**TEXTE PROPOSÉ:**
La même année, Forman parvint à tourner son premier long-métrage d’après une nouvelle de Jaroslav Papousek, L'As de pique(1963). Le film gagne au concours du festival international de Locarno et ouvre au réalisateur les portes de l’Amérique tant rêvée. Cependant, les portes du monde ne s’ouvrent réellement qu’après le film suivant, Les Amours d’une blonde (1965), qui lui rapporte une première nomination pour un Oscar comme meilleur film étranger.

Grâce à cette nomination aux Oscars, il devient un célèbre cinéaste européen et est remarqué par le fameux producteur italien Carlo Ponti. Ce dernier invite Forman, Jaroslav Papousek et Ivan Passer en Italie pour écrire le scénario d'une comédie sur la chasse au dernier ours des Hautes Tatras en Slovaquie. Le fameux producteur se fait cependant une idée toute différente du résultat que le trio de jeunes créateurs et le projet est abandonné. Mais le trio ne se laisse pas abattre par cet échec et se met à travailler, dès son retour au pays, sur d’autres thèmes. Il trouve son sujet lors du bal des pompiers volontaires à Vrchlabi, dans les Monts des Géants, qui engendre la comédie acerbe Au feu, les pompiers! (1967). Après de tortueuses péripéties pour la projection du film dans les salles, il peut finalement sortir, même aux États-Unis, et vaut à Forman une autre nomination aux Oscars.

New York

En 1967, Forman obtient l’autorisation de voyager aux USA où il peut tourner son premier film américain chez Paramount. Il a plusieurs idées, parmi lesquelles une adaptation du roman de Kafka, L'Amérique, sur laquelle il avait commencé à travailler avec Vaclav Havel en Tchécoslovaquie, mais qui avait été refusée par les institutions communistes à cause du thème traité.

Pendant son séjour à New York, il est séduit par le mouvement hippies. Après avoir vu l’avant-première de la comédie musicale Hair avec son ami, le scénariste français Jean-Claude Carrière, il décide de travailler une version cinématographique avec ce dernier, mais ils ne réussissent pas à obtenir les droits d’auteur et se mettent alors à écrire le scénario de Taking off (1971).

**DONNÉES À ANALYSER:**

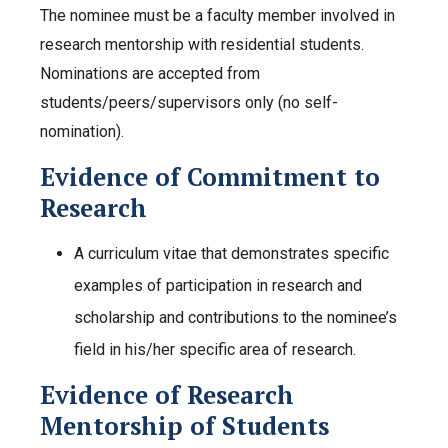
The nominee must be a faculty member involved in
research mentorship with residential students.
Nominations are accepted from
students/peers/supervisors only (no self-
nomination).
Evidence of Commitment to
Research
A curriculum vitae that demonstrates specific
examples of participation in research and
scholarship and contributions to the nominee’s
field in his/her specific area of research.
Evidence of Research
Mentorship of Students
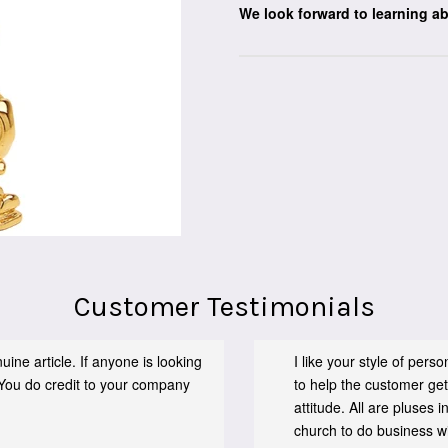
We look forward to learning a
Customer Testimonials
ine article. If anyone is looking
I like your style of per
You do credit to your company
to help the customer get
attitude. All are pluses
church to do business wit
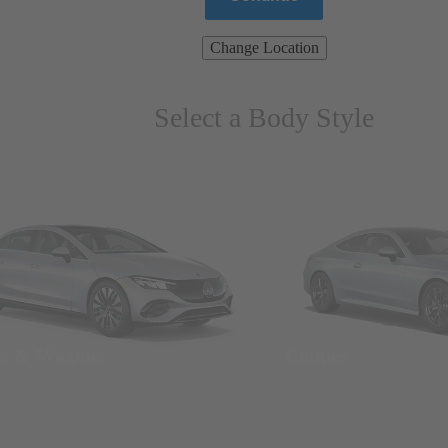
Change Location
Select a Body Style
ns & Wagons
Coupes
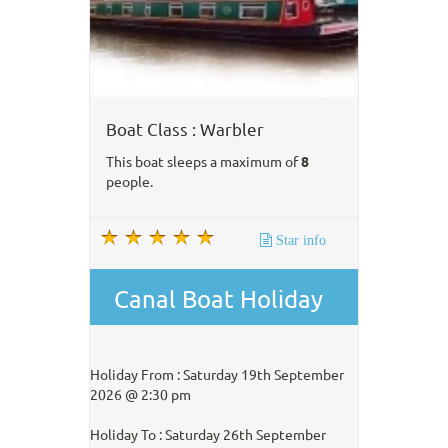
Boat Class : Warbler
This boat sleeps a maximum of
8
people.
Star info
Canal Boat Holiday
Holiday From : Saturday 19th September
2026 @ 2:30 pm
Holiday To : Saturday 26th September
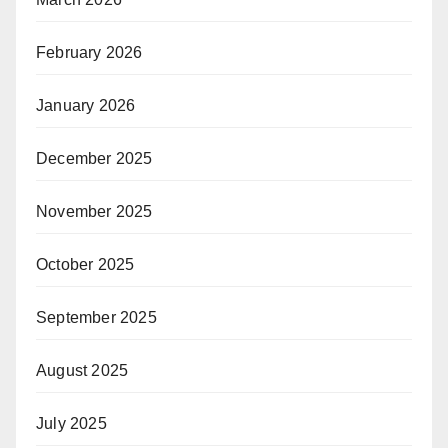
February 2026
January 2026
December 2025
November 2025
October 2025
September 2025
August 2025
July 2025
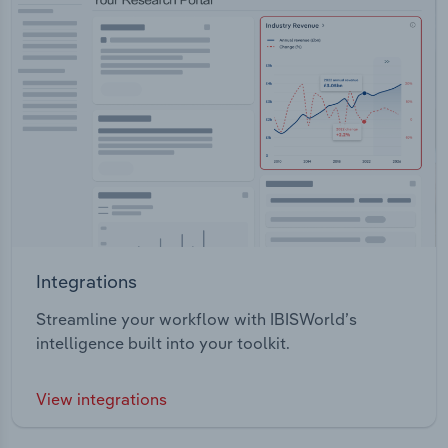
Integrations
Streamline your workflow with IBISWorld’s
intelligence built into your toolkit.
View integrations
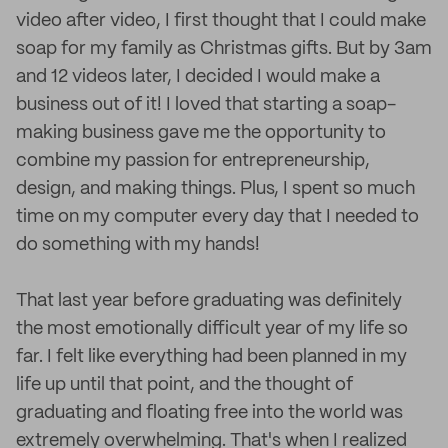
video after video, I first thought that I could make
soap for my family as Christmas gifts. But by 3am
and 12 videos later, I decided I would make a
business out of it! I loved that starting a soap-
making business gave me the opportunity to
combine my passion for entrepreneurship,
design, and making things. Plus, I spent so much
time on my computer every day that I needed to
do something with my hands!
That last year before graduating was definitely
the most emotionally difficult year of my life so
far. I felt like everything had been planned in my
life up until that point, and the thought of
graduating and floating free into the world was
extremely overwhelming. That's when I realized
==
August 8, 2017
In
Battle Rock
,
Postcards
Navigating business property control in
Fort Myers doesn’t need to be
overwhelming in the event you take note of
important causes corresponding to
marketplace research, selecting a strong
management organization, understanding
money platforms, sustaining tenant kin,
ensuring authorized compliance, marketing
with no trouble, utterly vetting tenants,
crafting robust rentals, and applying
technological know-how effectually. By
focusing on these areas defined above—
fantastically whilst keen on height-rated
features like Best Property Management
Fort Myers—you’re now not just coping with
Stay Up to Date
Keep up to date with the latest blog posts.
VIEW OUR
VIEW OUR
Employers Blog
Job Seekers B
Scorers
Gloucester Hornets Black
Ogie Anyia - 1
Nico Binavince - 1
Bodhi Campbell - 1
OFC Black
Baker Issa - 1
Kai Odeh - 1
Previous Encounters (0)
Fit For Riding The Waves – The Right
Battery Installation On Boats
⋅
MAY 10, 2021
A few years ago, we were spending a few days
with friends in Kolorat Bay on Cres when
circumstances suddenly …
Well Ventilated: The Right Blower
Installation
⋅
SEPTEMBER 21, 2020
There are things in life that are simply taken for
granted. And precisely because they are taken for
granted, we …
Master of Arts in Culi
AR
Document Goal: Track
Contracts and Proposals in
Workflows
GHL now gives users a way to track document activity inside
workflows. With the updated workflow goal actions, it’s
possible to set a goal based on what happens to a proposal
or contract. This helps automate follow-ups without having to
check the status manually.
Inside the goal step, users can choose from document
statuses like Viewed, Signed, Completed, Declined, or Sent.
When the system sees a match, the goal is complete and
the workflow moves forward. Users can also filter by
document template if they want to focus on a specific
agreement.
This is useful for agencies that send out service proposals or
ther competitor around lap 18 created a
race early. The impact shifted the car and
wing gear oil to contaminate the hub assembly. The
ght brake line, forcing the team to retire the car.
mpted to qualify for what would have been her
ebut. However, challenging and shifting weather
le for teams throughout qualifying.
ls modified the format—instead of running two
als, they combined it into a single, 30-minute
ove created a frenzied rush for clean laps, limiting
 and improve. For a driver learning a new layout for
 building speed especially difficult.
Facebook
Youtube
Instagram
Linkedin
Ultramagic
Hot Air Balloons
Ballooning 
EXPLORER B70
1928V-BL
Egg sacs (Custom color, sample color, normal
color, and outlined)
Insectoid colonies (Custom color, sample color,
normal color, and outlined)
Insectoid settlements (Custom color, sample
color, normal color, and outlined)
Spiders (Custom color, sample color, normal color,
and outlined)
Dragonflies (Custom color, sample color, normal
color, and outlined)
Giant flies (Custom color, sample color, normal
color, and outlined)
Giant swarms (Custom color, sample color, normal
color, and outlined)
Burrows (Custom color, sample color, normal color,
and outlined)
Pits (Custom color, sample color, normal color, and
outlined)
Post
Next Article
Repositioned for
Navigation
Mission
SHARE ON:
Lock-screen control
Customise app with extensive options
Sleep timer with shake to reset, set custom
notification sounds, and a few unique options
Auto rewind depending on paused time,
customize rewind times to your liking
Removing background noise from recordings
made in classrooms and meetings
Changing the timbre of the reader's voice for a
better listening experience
---
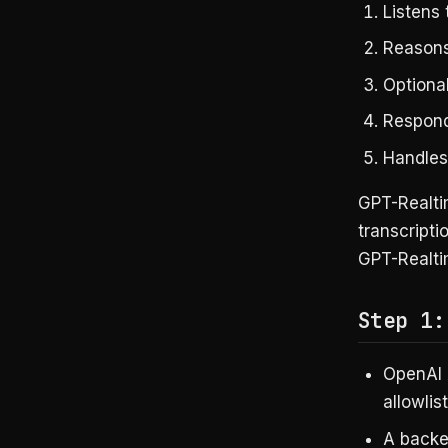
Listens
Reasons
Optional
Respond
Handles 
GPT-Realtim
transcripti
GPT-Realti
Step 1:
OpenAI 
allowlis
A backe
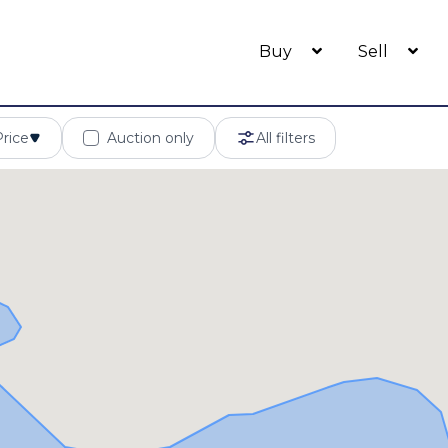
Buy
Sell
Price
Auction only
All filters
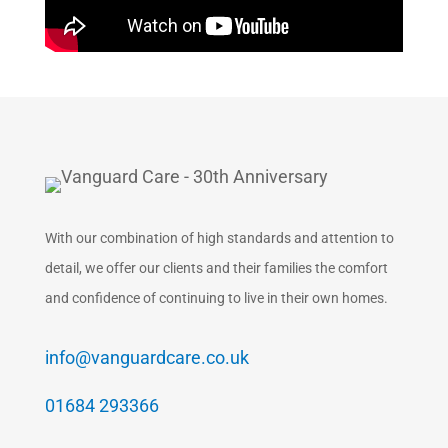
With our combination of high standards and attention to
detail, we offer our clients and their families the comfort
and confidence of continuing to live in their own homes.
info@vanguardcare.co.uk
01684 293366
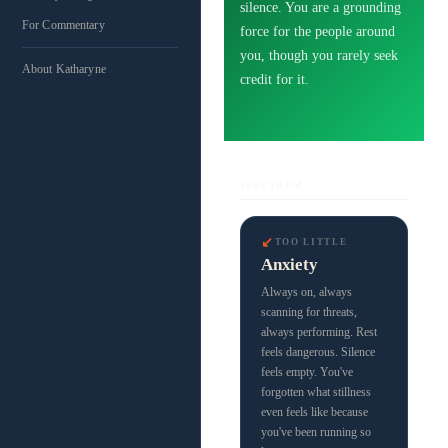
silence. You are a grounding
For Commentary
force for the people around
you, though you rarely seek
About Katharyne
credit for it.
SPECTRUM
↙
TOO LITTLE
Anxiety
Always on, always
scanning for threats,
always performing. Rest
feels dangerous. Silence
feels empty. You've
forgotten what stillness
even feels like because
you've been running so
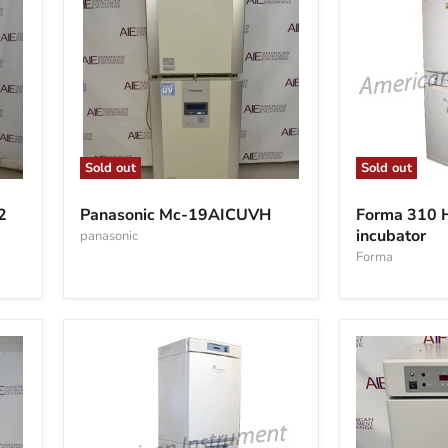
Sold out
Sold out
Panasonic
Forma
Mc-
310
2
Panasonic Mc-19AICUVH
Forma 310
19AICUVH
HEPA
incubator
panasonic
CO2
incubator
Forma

**CONSIGNES DE L'EXERCICE:**
(A) Selon le texte sur la carrière de Forman, à quel festival L'As de pique a-t-il gagné au concours ?
(B) Poursuivez le texte sur la carrière de Forman à la suite de sa dernière phrase.

**RÉPONSES PAR CONSIGNE:**
(A) Au festival international de Locarno.

(B)
Au printemps 1968, des troubles raciaux et des manifestations contre la guerre du Viêt-nam éclatent à New York et dans toute l’Amérique. Les deux cinéastes partent à Paris en espérant trouver le calme pour écrire. Cependant, à Paris, des manifestations estudiantines éclatent. Ils se retrouvent donc à Prague où culmine la libéralisation politique, le Printemps de Prague. Dans le tourbillon des événements, ils ne réussissent pas à écrire une seule ligne. Au début du mois d’août, les voilà à Paris, où ils apprennent l’invasion de la Tchécoslovaquie par les armées du pacte de Varsovie. Des amis français de Forman réussissent à emmener en voiture sa femme Vera Kresadlova et ses enfants à Paris. Cependant, quelques mois plus tard, celle-ci préfère rentrer à Prague et accepter un engagement au théâtre Semafor. De son côté, le réalisateur tchèque part conquérir l’Amérique avec un passeport tchécoslovaque et un visa encore valides.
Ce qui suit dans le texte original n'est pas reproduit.